Monsieur le Premier ministre, une belle occasion vous était donnée aujourd’hui de dire la vérité aux Français. Ainsi, vous auriez pu cesser de leur mentir sur l’impôt, en disant aux ménages que les choses s’amélioreront sous votre autorité : en 2014, ils paieront 4 milliards d’impôts supplémentaires, avec le déplafonnement des allocations familiales, la fiscalisation, cette fois complète, des heures supplémentaires. Les impôts locaux devraient eux aussi augmenter, du fait de l’aménagement du temps scolaire que vous imposez aux collectivités et de la diminution des dotations dont vous les gratifiez.
Ainsi, vous auriez pu expliquer aux Français que l’augmentation tendancielle de la dépense publique est désormais de 35 milliards d’euros, aune à laquelle il convient de mesurer les 50 milliards d’euros d’économies que vous estimez devoir faire.
Voilà pourquoi l’UMP considère que votre programme de stabilité est un leurre. Voilà pourquoi l’UMP vous répète que le seul moyen de rétablir la situation des finances publiques est de mettre en oeuvre – enfin ! – des réformes structurelles.
Les palinodies de votre famille politique de ces dernières quarante-huit heures vous ont fait reculer. Elles vous inquiètent quant à la tenue de votre majorité, mais elles inquiètent aussi l’Europe et les marchés financiers, qui vous observent.
Oui, monsieur le Premier ministre, ce programme de stabilité ne traduit pas la vérité ; il n’est pas davantage la marque d’un courage ; il ne peut inviter à la confiance.
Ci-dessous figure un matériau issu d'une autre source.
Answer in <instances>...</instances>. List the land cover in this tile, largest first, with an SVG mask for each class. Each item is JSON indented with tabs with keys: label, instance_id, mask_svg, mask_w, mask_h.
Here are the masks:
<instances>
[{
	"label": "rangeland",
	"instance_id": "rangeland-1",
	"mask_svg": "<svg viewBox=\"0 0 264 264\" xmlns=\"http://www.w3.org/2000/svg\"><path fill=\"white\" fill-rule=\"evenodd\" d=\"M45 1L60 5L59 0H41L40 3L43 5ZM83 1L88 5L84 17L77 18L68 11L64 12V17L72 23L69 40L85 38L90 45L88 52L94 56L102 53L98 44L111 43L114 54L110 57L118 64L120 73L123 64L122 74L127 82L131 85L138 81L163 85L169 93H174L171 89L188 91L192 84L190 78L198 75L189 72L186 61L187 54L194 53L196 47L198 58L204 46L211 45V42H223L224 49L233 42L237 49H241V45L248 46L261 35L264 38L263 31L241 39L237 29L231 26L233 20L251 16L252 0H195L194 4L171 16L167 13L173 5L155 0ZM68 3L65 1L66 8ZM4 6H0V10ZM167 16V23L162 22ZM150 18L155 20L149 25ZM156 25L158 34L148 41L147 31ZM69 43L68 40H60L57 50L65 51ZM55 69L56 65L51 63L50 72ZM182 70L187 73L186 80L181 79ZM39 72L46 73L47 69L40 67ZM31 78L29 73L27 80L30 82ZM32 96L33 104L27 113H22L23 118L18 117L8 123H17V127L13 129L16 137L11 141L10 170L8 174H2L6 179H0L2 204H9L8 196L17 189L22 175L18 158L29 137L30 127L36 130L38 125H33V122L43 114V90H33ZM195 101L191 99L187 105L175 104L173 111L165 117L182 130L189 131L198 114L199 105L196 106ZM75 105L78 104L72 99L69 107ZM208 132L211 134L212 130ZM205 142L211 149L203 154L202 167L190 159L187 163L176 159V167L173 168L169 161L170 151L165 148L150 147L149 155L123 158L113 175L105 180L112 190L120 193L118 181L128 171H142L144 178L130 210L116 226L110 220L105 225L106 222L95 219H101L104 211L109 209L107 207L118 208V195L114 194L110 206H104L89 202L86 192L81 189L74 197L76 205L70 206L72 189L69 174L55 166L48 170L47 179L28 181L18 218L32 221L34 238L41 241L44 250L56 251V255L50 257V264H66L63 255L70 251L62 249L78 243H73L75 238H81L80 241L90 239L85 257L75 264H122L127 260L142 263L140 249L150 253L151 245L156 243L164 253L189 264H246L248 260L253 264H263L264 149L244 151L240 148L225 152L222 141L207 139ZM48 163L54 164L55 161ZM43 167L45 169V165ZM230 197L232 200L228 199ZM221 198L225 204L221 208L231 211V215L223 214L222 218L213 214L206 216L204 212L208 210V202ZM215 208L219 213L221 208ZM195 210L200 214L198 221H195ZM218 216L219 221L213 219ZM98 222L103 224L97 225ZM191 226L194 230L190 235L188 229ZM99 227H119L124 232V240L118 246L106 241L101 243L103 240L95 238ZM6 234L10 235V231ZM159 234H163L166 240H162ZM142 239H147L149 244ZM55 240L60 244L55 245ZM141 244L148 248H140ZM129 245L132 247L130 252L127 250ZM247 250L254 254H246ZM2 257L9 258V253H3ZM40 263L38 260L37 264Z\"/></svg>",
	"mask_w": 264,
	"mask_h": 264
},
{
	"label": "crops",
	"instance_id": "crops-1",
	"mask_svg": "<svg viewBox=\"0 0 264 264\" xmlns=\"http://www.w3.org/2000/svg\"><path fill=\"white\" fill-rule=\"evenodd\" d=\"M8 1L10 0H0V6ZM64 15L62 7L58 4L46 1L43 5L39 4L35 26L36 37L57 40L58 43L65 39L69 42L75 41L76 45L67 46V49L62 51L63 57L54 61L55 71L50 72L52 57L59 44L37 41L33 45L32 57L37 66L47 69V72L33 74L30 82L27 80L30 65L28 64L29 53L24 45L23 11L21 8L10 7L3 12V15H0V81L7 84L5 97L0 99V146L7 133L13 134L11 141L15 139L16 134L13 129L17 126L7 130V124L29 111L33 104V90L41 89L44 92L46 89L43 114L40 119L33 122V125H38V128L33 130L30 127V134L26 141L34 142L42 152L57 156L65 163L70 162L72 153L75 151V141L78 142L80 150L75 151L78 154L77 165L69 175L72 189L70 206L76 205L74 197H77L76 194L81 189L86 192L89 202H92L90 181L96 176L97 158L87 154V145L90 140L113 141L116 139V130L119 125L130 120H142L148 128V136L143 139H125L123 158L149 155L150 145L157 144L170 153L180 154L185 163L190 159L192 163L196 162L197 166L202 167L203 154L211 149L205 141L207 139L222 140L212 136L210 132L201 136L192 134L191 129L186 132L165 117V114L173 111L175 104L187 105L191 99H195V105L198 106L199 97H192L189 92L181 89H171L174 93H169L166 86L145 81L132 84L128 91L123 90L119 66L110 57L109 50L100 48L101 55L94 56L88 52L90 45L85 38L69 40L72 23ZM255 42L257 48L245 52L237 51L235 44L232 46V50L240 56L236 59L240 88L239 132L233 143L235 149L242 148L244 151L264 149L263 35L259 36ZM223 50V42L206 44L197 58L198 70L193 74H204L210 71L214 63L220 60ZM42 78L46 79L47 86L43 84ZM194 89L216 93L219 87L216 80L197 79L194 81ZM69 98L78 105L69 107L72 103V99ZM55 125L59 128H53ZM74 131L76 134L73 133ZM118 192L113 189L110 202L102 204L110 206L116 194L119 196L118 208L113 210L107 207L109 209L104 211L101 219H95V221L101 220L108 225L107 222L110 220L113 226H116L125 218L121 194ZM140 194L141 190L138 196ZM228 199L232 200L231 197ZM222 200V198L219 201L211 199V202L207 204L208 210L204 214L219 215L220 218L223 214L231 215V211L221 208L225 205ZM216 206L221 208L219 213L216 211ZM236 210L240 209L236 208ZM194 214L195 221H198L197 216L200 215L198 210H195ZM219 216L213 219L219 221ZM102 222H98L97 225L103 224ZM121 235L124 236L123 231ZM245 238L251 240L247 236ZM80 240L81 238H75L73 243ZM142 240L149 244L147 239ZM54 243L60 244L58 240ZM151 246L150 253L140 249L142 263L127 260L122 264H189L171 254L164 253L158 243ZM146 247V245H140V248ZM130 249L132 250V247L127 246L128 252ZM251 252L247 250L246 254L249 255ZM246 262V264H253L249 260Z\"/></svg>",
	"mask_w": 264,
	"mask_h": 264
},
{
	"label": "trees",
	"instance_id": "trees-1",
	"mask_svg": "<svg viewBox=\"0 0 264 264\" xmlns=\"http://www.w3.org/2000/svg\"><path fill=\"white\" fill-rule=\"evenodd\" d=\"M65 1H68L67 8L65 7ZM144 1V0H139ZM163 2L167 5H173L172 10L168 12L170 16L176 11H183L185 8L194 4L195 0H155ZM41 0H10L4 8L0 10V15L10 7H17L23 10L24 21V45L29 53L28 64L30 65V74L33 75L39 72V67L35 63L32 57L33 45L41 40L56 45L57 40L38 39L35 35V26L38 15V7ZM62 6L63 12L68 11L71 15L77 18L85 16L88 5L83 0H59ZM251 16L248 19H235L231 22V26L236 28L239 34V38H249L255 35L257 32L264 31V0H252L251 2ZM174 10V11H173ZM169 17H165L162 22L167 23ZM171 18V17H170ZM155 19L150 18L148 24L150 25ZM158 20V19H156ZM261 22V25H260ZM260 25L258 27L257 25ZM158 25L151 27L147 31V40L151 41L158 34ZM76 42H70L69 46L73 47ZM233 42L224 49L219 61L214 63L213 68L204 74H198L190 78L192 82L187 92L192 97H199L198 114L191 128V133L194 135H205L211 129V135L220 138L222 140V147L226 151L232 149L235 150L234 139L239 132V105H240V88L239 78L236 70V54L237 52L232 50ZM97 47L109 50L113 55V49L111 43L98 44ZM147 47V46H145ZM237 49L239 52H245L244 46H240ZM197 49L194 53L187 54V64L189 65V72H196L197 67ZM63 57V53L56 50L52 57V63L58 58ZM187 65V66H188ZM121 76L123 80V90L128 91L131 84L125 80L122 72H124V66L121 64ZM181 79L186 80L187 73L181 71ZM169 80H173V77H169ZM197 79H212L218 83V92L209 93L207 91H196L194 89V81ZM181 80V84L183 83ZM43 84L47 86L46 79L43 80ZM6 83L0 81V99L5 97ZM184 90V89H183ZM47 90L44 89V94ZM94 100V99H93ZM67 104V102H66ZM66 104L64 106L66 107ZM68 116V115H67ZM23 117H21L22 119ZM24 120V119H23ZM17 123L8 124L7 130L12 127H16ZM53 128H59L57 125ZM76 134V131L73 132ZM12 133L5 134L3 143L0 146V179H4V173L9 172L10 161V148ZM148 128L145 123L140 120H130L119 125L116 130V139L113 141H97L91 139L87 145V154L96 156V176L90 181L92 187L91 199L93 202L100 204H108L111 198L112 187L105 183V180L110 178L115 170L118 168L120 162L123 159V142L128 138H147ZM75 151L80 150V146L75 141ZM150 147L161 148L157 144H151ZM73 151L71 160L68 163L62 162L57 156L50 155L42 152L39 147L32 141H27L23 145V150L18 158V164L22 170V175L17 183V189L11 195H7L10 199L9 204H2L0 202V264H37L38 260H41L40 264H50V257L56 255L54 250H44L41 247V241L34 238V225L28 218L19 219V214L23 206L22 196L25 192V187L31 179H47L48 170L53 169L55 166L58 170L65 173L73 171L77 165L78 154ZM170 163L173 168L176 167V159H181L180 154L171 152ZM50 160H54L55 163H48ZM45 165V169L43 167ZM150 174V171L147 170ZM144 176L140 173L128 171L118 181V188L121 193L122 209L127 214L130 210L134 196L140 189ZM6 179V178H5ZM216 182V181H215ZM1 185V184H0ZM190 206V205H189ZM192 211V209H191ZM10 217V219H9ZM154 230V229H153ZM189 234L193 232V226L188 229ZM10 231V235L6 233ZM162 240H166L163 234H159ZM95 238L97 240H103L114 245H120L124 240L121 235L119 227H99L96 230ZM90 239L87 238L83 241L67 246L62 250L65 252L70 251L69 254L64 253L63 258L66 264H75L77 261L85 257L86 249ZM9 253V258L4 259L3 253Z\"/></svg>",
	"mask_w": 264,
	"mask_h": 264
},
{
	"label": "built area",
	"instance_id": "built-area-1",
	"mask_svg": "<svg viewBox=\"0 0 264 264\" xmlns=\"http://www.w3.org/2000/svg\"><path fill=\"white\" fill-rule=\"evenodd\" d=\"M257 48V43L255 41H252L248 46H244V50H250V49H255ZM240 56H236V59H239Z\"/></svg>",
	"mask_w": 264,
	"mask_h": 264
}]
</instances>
C’est la raison pour laquelle l’UMP ne le votera pas.
Applaudissements sur les bancs du groupe UMP.
Explications de vote
La séance, suspendue à dix-neuf heures quarante-cinq, est reprise à vingt heures quinze.
La séance est reprise.
Voici le résultat du scrutin sur la déclaration du Gouvernement sur le projet de programme de stabilité pour 2014-2017 :
Nombre de votants 564
Nombre de suffrages exprimés 497
Majorité absolue 249
Pour l’adoption 265
Contre 232
L’Assemblée nationale a approuvé la déclaration du Gouvernement sur le projet de programme de stabilité pour 2014-2017.
Applaudissements prolongés sur les bancs des groupes SRC et RRDP, dont les députés se lèvent.
Merci monsieur le président, mesdames et messieurs les députés, merci à la majorité pour ce soutien qui est important. Certains se demandaient pourquoi procéder à ce vote. C’est un respect que nous devons au Parlement, quand il s’agit de faire des choix qui engagent la France devant les Français, qui engagent aussi sa crédibilité devant l’Europe. Dans cette période que notre pays traverse, il était essentiel que, sur la base du programme que nous avons présenté, un vote ait lieu ; je remercie à cet égard les ministres des finances et du budget, qui ont particulièrement suivi ce travail, ainsi que le ministre en charge des relations avec le Parlement.
Ce vote témoigne que la majorité, au-delà des débats qui la traversent, approuve ce projet et ce programme. Je reste convaincu qu’il s’agit là d’un acte fondateur important pour la suite du quinquennat du Président de la République. Vous avez toute ma reconnaissance.
Nous vivons un moment essentiel pour notre pays et je ne doute pas un seul instant que les Français sauront en tirer, eux aussi, toutes les conclusions.
Vifs applaudissements sur les bancs des groupes SRC et RRDP.
Prochaine séance, ce soir, à vingt et une heures trente :
Projet de loi relatif aux activités privées de protection des navires.
La séance est levée.
La séance est levée à vingt heures vingt.